- Exercises to complete:
a – List every dollar amount that appears in the text about Air New Zealand's rights offer.
b – Please continue the text about Air New Zealand's rights offer from the point where it ends.

- Extracted text:
#####

Air New Zealand will sell the remainder of its rights offer shares in an institutional bookbuild today.
The airline says about 88 per cent of the new shares - $1.045 billion were taken up by eligible shareholders.
Overnight a bookbuild began of approximately 274 million shares which were either not taken up by eligible shareholders under the two for one rights offer or were those which related to ineligible shareholders.
This is like an auction amongst the large brokers and institutional investors, and any premium over the $0.53 rights price will be returned to those who originally owned the rights.
Air New Zealand chair Dame Therese Walsh said the airline was ''very pleased'' with the level of take-up.
Applications were received for a further $71 million in oversubscriptions from existing shareholders applying for more shares than their allocation.
The offer was underpinned by 51 per cent owner, the Government, which bought $602m in shares to maintain that stake. Part of the proceeds of the raise will be use to repay loans the airline raised from the Government to negotiate the pandemic.
"We're very pleased with the level of take-up. We thank our shareholders for their support so far, including the Crown which will maintain a majority shareholding,'' Walsh said.
The airline has applied for a trading halt which will start before the market opens today while the bookbuild process takes place.

#####

- Recorded data:
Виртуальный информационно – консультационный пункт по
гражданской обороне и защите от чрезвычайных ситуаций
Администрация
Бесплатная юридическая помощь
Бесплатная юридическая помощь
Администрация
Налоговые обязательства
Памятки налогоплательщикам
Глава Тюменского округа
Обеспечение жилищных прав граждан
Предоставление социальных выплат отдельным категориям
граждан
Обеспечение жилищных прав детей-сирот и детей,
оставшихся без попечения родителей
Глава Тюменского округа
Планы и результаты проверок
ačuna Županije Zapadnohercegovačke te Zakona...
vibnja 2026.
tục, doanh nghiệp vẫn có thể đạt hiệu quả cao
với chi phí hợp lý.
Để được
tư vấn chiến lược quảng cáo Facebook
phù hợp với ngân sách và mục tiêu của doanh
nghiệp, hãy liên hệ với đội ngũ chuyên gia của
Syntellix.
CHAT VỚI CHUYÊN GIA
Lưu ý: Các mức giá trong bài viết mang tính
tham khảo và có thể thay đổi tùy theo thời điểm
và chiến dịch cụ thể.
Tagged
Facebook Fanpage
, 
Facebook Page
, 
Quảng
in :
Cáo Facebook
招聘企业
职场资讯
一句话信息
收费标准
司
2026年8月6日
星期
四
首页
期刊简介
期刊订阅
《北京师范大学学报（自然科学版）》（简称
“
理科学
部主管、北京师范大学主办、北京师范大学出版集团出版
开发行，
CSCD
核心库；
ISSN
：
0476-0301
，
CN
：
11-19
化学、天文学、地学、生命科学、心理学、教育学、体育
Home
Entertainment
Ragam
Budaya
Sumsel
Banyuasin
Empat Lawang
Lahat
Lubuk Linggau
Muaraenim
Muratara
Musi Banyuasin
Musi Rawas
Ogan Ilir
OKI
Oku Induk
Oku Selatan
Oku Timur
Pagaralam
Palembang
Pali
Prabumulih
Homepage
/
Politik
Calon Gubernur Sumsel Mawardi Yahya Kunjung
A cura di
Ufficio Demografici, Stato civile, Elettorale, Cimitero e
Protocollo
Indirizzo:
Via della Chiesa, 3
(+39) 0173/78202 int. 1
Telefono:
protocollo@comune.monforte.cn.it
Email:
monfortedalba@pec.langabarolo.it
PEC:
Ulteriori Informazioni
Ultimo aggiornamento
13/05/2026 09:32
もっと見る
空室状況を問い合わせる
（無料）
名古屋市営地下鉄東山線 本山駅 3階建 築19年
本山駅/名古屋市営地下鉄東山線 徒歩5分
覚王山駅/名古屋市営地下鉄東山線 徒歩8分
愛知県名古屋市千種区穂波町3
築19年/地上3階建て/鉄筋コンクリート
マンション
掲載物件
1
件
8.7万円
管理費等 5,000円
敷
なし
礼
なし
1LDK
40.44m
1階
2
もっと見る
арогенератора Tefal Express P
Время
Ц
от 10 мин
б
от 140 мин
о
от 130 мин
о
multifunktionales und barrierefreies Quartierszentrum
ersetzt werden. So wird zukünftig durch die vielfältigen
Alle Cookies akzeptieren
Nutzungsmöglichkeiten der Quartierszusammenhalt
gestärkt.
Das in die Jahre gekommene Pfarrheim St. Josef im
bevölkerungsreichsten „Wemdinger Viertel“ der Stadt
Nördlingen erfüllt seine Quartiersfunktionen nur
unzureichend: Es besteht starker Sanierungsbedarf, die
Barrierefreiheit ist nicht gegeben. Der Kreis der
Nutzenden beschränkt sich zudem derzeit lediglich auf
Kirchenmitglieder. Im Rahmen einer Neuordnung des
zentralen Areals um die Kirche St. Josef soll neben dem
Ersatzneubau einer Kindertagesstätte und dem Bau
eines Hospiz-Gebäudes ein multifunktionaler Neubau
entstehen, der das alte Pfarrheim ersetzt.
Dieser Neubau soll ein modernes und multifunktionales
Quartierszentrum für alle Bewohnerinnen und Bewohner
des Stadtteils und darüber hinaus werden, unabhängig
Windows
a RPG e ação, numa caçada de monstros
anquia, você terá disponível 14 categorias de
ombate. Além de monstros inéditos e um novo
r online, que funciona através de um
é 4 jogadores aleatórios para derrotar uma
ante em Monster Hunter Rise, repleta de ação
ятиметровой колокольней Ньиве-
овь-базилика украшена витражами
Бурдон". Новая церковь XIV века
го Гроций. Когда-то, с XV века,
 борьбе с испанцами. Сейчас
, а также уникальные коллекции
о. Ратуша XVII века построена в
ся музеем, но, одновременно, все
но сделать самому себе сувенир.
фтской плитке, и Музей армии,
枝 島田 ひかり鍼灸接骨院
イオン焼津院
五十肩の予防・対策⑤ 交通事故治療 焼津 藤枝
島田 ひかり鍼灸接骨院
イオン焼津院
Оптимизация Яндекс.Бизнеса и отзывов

#####

- Per-task answers:
a – $1.045 billion, $0.53, $71 million, $602m

b –
The rights offer is part of a $2.2b capital rescue plan and the Government is also providing a $400m backstop loan as part of the $1b in debt that will now be raised.
Air New Zealand chief executive Greg Foran said the airline continues to see encouraging signs in recent passenger booking activity on short haul and international services as a result of New Zealand's border reopening to Australia and visa waiver countries.
The airline had forecast a pre-tax loss of $800m for the full year.
"If these signs continue through to the end of financial year 2022, and there are no additional adverse impacts on the business, Air New Zealand's losses before significant items and taxation for FY22 could be better than currently expected.
"However, the macro-economic environment remains uncertain as a result of the disruption caused by the impact of Omicron and other Covid-19 variants, and the current conflict in Ukraine. Continued volatility in jet fuel prices is also a risk to any business.